Return only the lines of the data below from the line with "relation to current" up to and including the line with "where used to", exactly as written, with the pictures omitted.

** Information given follows **

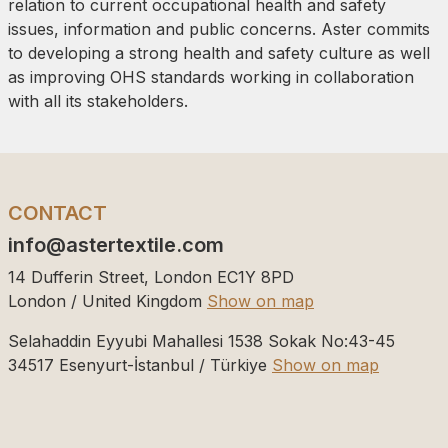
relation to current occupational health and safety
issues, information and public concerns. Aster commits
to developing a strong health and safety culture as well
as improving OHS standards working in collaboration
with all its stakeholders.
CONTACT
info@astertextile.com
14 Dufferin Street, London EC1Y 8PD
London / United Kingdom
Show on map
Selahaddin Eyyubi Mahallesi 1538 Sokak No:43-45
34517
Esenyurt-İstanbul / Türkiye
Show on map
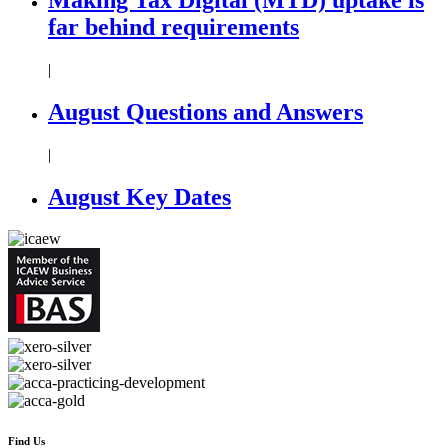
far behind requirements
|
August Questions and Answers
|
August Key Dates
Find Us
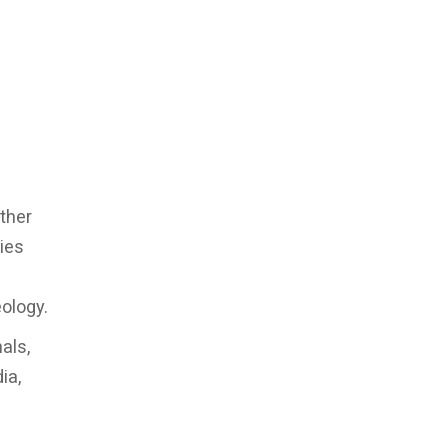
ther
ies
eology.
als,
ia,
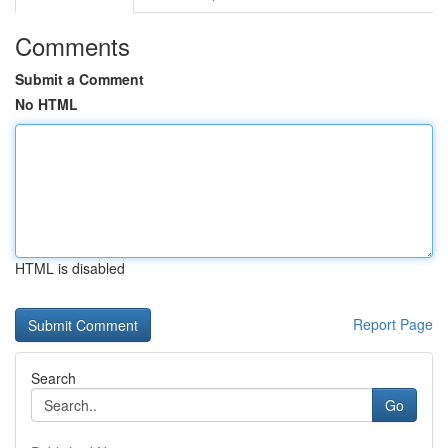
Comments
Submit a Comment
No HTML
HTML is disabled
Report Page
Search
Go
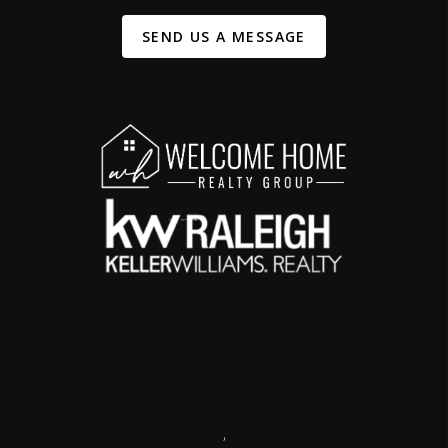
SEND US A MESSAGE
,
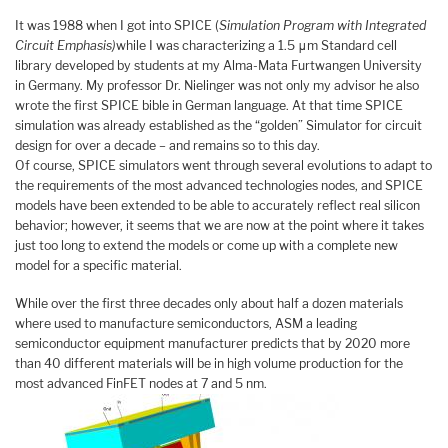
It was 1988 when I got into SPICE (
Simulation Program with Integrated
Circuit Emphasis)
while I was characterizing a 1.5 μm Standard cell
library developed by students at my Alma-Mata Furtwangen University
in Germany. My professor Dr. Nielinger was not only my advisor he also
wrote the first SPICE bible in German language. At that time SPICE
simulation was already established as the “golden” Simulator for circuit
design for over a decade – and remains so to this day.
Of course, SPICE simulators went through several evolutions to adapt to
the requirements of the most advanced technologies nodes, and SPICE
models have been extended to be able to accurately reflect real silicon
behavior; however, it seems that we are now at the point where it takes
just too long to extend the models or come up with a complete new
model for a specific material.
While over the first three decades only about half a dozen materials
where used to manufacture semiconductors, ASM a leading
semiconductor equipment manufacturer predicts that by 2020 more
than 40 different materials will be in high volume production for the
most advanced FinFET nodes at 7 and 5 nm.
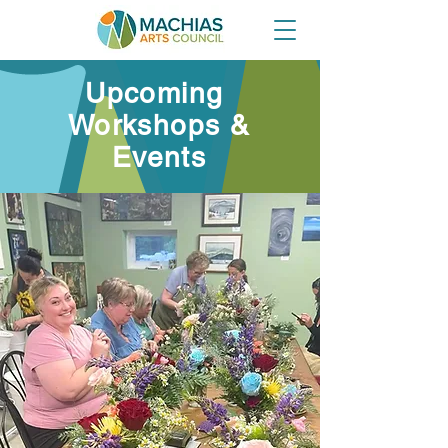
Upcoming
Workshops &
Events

** End of Information given **
** Information given follows **

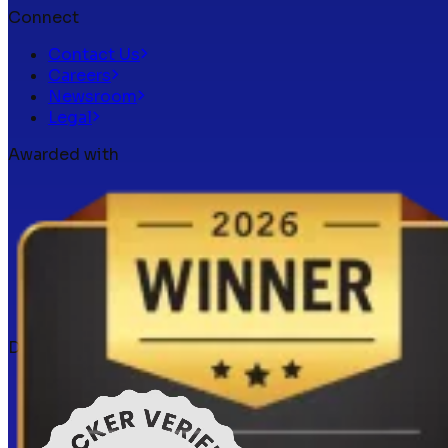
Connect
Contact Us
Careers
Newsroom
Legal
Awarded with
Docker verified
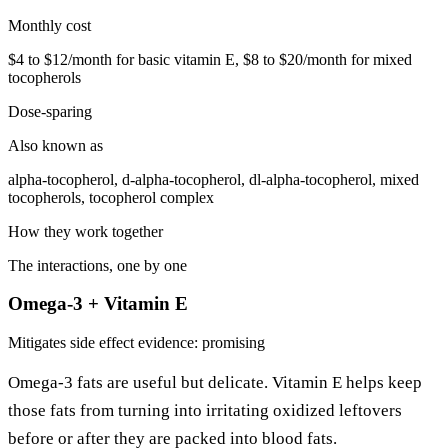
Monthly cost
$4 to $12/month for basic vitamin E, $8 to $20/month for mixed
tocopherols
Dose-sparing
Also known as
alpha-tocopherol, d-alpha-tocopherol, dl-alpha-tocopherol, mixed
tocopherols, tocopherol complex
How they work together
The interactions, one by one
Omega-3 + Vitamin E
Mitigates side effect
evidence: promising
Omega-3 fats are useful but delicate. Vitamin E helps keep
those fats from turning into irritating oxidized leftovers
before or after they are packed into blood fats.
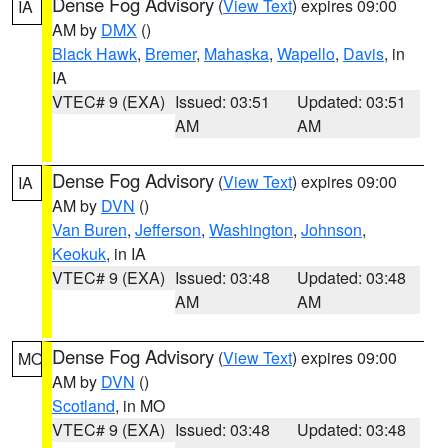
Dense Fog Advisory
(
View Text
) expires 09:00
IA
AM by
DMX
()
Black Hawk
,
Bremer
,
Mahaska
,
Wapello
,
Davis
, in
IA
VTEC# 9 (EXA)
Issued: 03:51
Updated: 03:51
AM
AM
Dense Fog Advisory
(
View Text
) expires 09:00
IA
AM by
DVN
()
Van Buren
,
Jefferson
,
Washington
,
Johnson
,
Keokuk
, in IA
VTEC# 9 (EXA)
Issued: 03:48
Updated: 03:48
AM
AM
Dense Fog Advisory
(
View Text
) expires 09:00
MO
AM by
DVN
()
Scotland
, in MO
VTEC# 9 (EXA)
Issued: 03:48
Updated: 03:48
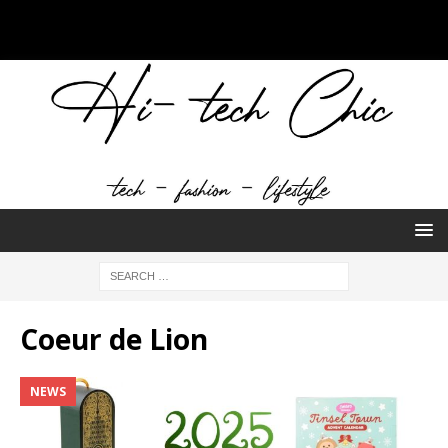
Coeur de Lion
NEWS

** End of Information given **

▶ [Result below]:
relation to current occupational health and safety
issues, information and public concerns. Aster commits
to developing a strong health and safety culture as well
as improving OHS standards working in collaboration
with all its stakeholders.
CONTACT
info@astertextile.com
14 Dufferin Street, London EC1Y 8PD
London / United Kingdom
Show on map
Selahaddin Eyyubi Mahallesi 1538 Sokak No:43-45
34517
Esenyurt-İstanbul / Türkiye
Show on map
far behind requirements
|
August Questions and Answers
|
August Key Dates
Find Us
ther
ies
eology.
als,
ia,
Comments
Submit a Comment
No HTML
HTML is disabled
Report Page
Search
Go
SEND US A MESSAGE
,
It was 1988 when I got into SPICE (
Simulation Program with Integrated
Circuit Emphasis)
while I was characterizing a 1.5 μm Standard cell
library developed by students at my Alma-Mata Furtwangen University
in Germany. My professor Dr. Nielinger was not only my advisor he also
wrote the first SPICE bible in German language. At that time SPICE
simulation was already established as the “golden” Simulator for circuit
design for over a decade – and remains so to this day.
Of course, SPICE simulators went through several evolutions to adapt to
the requirements of the most advanced technologies nodes, and SPICE
models have been extended to be able to accurately reflect real silicon
behavior; however, it seems that we are now at the point where it takes
just too long to extend the models or come up with a complete new
model for a specific material.
While over the first three decades only about half a dozen materials
where used to manufacture semiconductors, ASM a leading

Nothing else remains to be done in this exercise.